How Postgres Stores Rows

Posted at — Feb 7, 2022

Out of curiosity, I was trying to understand how PostgreSQL stores the data onto the disk and there are a few interesting things that I have noticed that might be useful for application developers. In this post, I will try to go into the implementation level details and map out how PostgreSQL row storage really works.

Just to be clear, PostgreSQL stores a lot of files on disk such as transaction commit data, subtransaction status data, write ahead logs (WAL), etc. I will only be exploring heap files. Now what the heck is a heap file? A heap file is just a file of records. Note that the heap file has got nothing to do with heap memory. Although their use case is very similar, which is storing dynamic data.

How rows are organized in files?

PostgreSQL stores the actual data into segment files (more generally called heap files). Typically its fixed to 1GB size but you can configure that at compile time using --with-segsize. When a table or index exceeds 1 GB, it is divided into gigabyte-sized segments.
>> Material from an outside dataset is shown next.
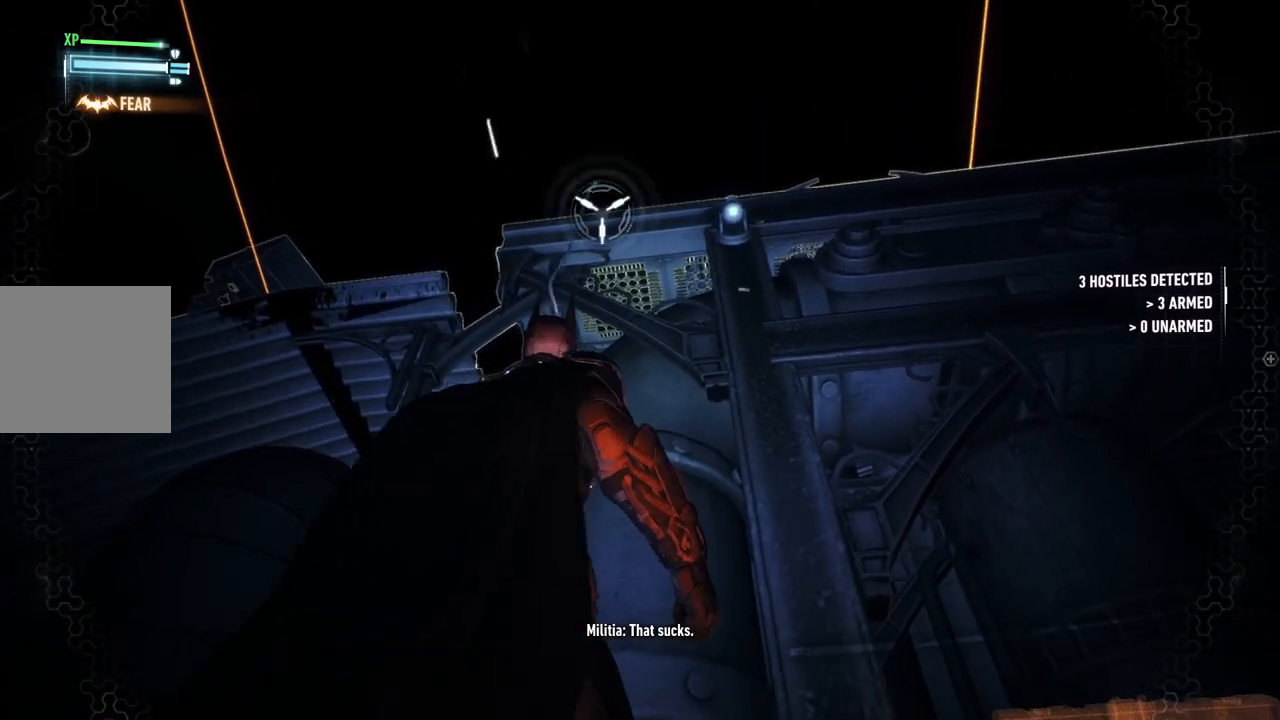
{"buttons": [], "left_stick": "up", "right_stick": "down", "events": [[233, "right_stick", "down-right"], [300, "right_stick", "down"], [317, "left_stick", "up"]]}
This arrangement avoids problems on platforms that have file size limitations but 1GB is very conservative choice for any modern platform.

These segment files contain data in fixed size pages which is usually 8Kb, although a different page size can be selected when compiling the server with --with-blocksize option but this size usually falls in ideal size when considering performance and reliability tradeoffs. If the page size is too small, rows won’t fit inside the page and if it’s too large there is risk of write failure because hardware generally can only guarantee atomicity for a fixed size blocks which can vary disk to disk (usually ranges from 512 bytes to 4096 bytes).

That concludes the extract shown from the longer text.